(Excerpted records begins)

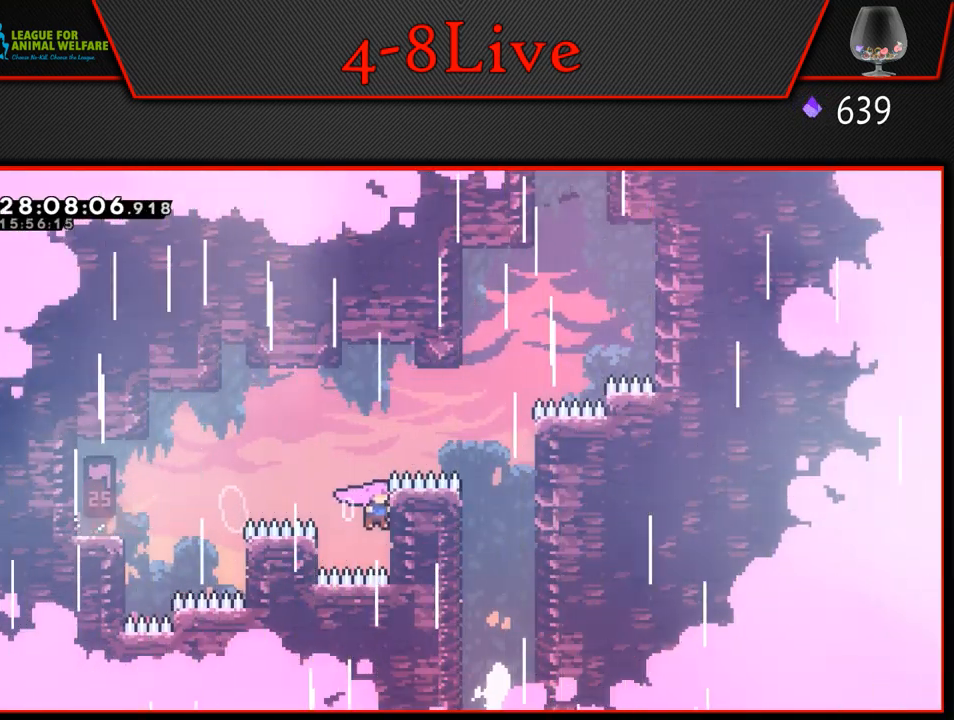
{"buttons": ["L1", "DPAD_UP"], "left_stick": "center", "events": [[67, "CROSS", "up"]]}
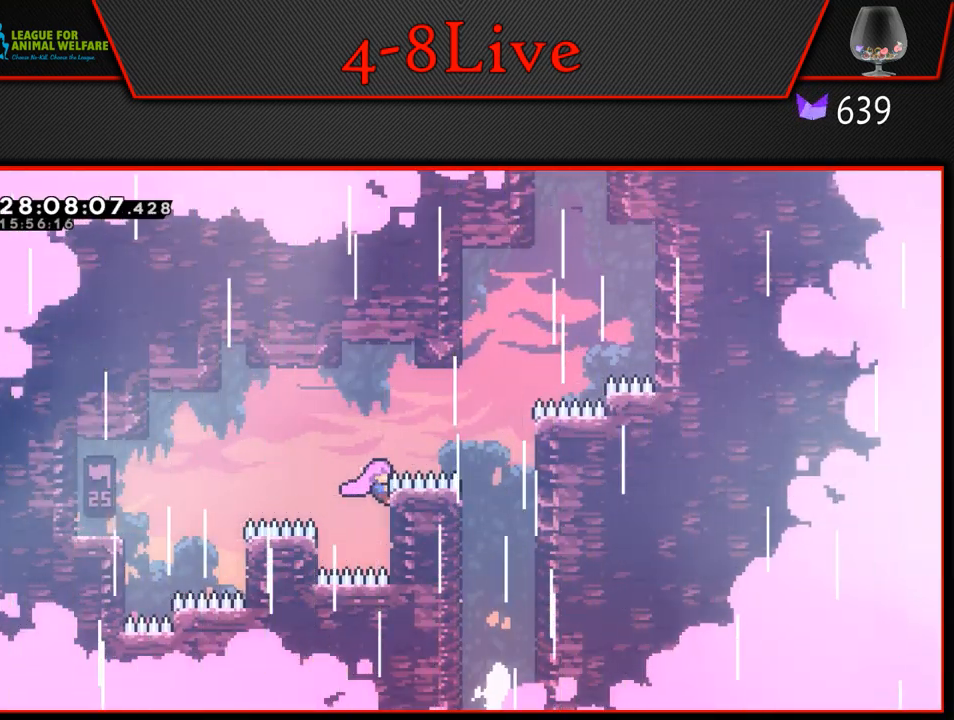
{"buttons": ["L1"], "left_stick": "center", "events": [[133, "CROSS", "down"], [167, "DPAD_UP", "up"], [500, "CROSS", "up"]]}
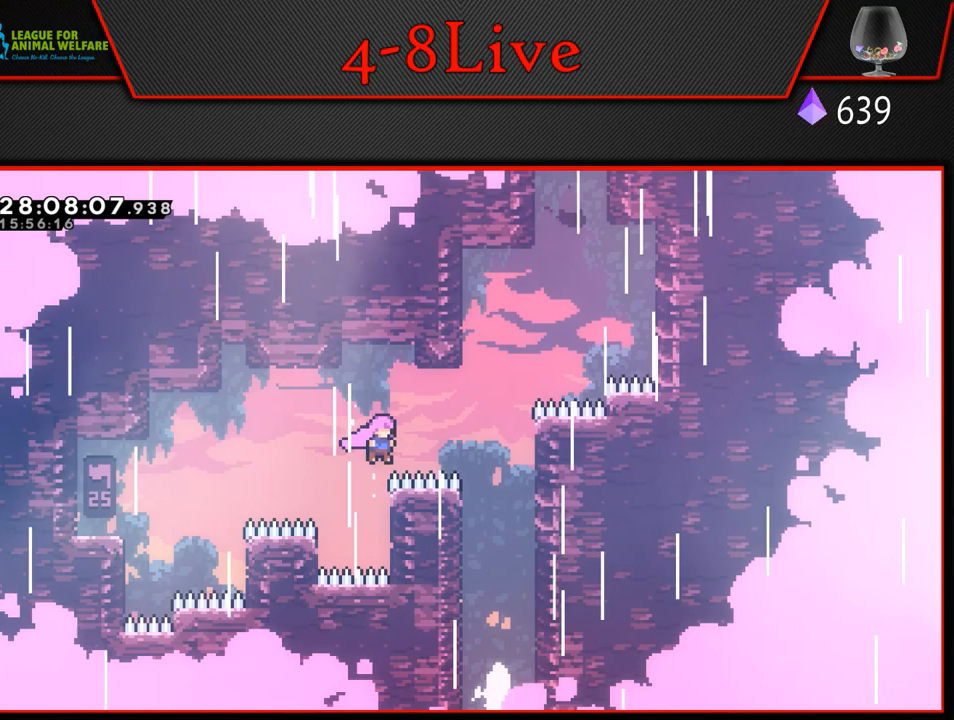
{"buttons": ["CROSS", "L1", "DPAD_LEFT"], "left_stick": "center", "events": [[67, "DPAD_RIGHT", "down"], [117, "CROSS", "down"], [467, "DPAD_RIGHT", "up"], [467, "DPAD_UP", "down"], [483, "DPAD_LEFT", "down"], [483, "DPAD_UP", "up"]]}
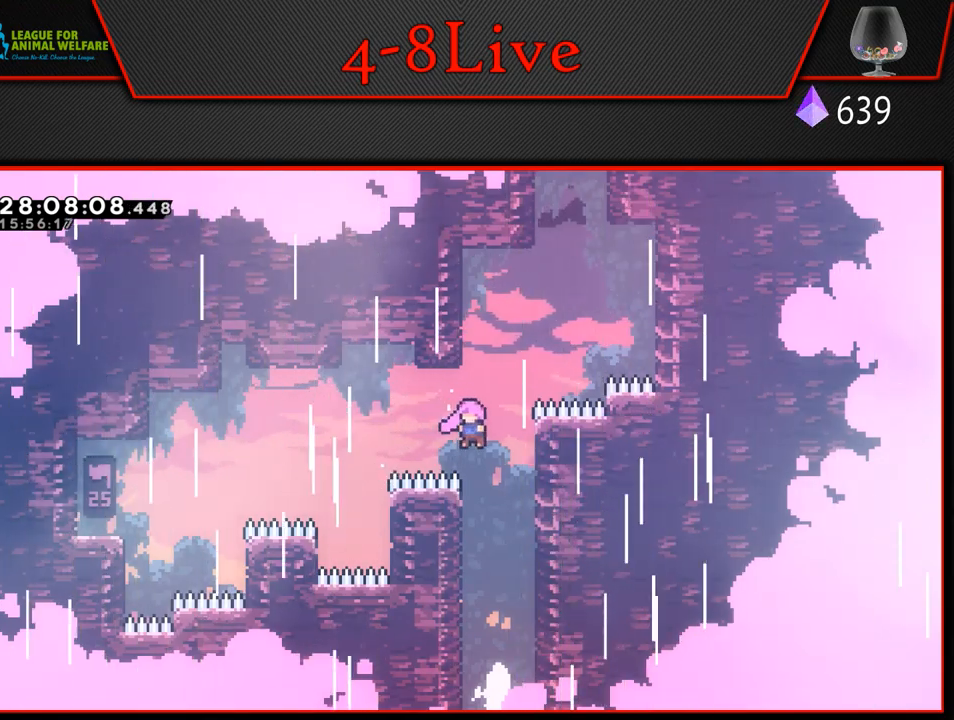
{"buttons": ["CROSS", "L1", "DPAD_UP"], "left_stick": "center", "events": [[50, "CROSS", "up"], [133, "DPAD_UP", "down"], [167, "DPAD_LEFT", "up"], [200, "CROSS", "down"], [200, "DPAD_RIGHT", "down"], [217, "DPAD_UP", "up"], [400, "DPAD_UP", "down"], [483, "DPAD_RIGHT", "up"]]}
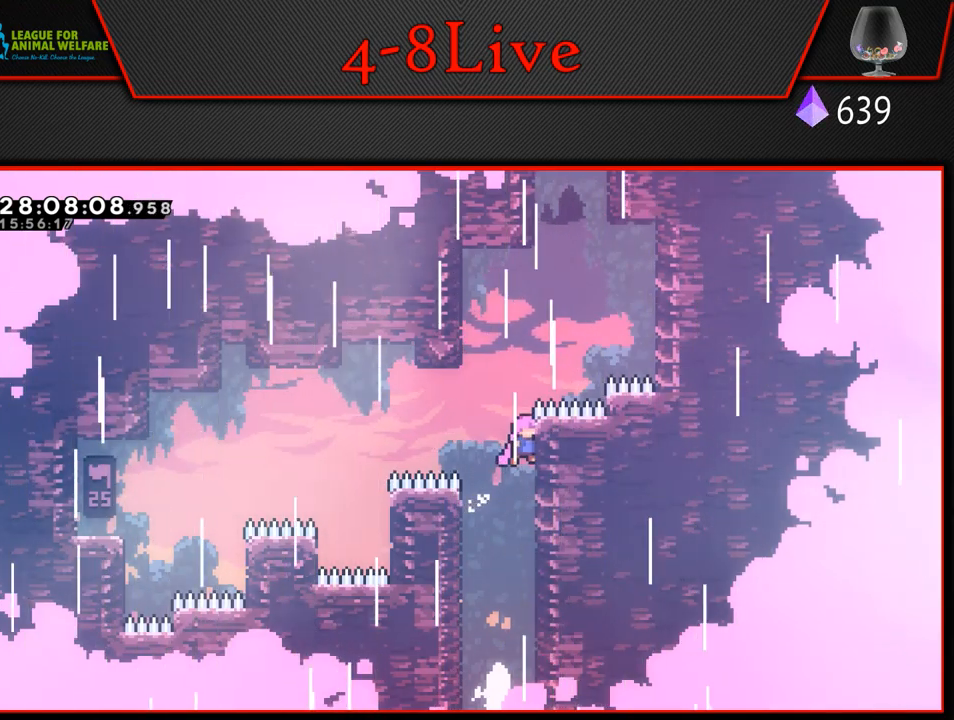
{"buttons": ["L1", "DPAD_UP"], "left_stick": "center", "events": [[167, "CROSS", "up"]]}
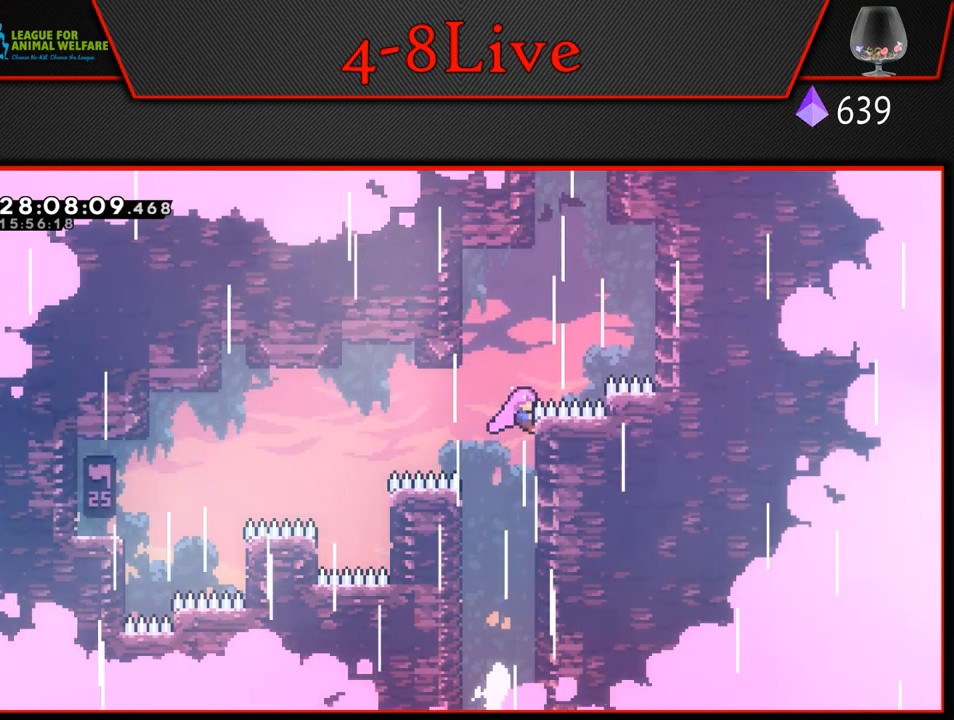
{"buttons": ["L1", "DPAD_UP"], "left_stick": "center", "events": []}
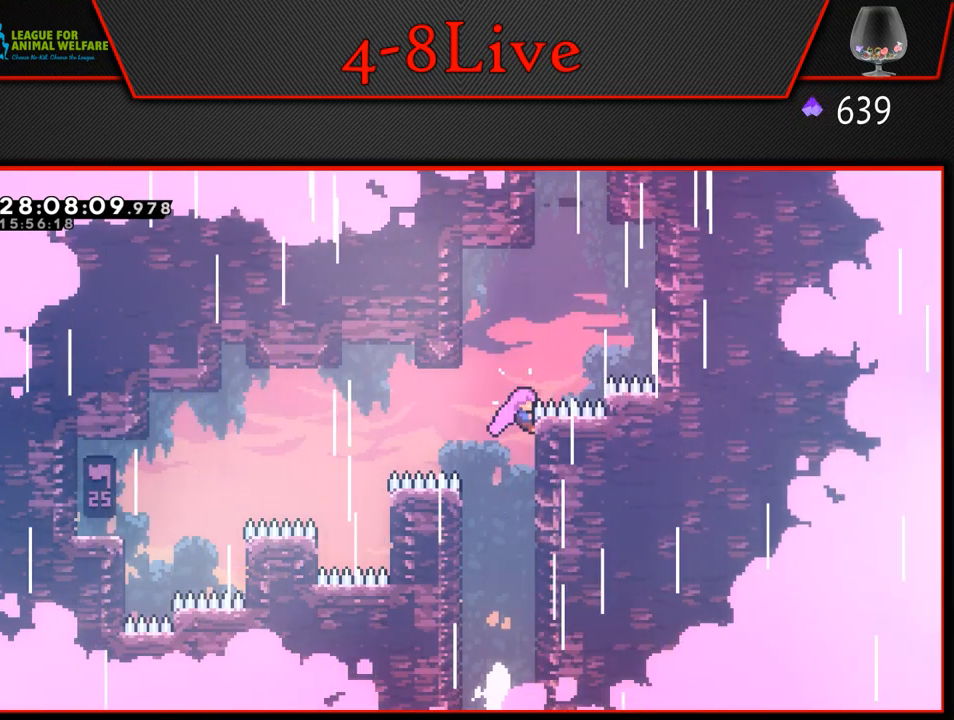
{"buttons": ["CROSS", "L1", "R1", "DPAD_UP"], "left_stick": "center", "events": [[117, "CROSS", "down"], [283, "DPAD_RIGHT", "down"], [367, "DPAD_RIGHT", "up"], [433, "R1", "down"]]}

(Excerpted records ends)

Task objective:
Transcribe the listing above exactly, leaving every picture out.

Solution:
{"buttons": ["L1", "DPAD_UP"], "left_stick": "center", "events": [[67, "CROSS", "up"]]}
{"buttons": ["L1"], "left_stick": "center", "events": [[133, "CROSS", "down"], [167, "DPAD_UP", "up"], [500, "CROSS", "up"]]}
{"buttons": ["CROSS", "L1", "DPAD_LEFT"], "left_stick": "center", "events": [[67, "DPAD_RIGHT", "down"], [117, "CROSS", "down"], [467, "DPAD_RIGHT", "up"], [467, "DPAD_UP", "down"], [483, "DPAD_LEFT", "down"], [483, "DPAD_UP", "up"]]}
{"buttons": ["CROSS", "L1", "DPAD_UP"], "left_stick": "center", "events": [[50, "CROSS", "up"], [133, "DPAD_UP", "down"], [167, "DPAD_LEFT", "up"], [200, "CROSS", "down"], [200, "DPAD_RIGHT", "down"], [217, "DPAD_UP", "up"], [400, "DPAD_UP", "down"], [483, "DPAD_RIGHT", "up"]]}
{"buttons": ["L1", "DPAD_UP"], "left_stick": "center", "events": [[167, "CROSS", "up"]]}
{"buttons": ["L1", "DPAD_UP"], "left_stick": "center", "events": []}
{"buttons": ["CROSS", "L1", "R1", "DPAD_UP"], "left_stick": "center", "events": [[117, "CROSS", "down"], [283, "DPAD_RIGHT", "down"], [367, "DPAD_RIGHT", "up"], [433, "R1", "down"]]}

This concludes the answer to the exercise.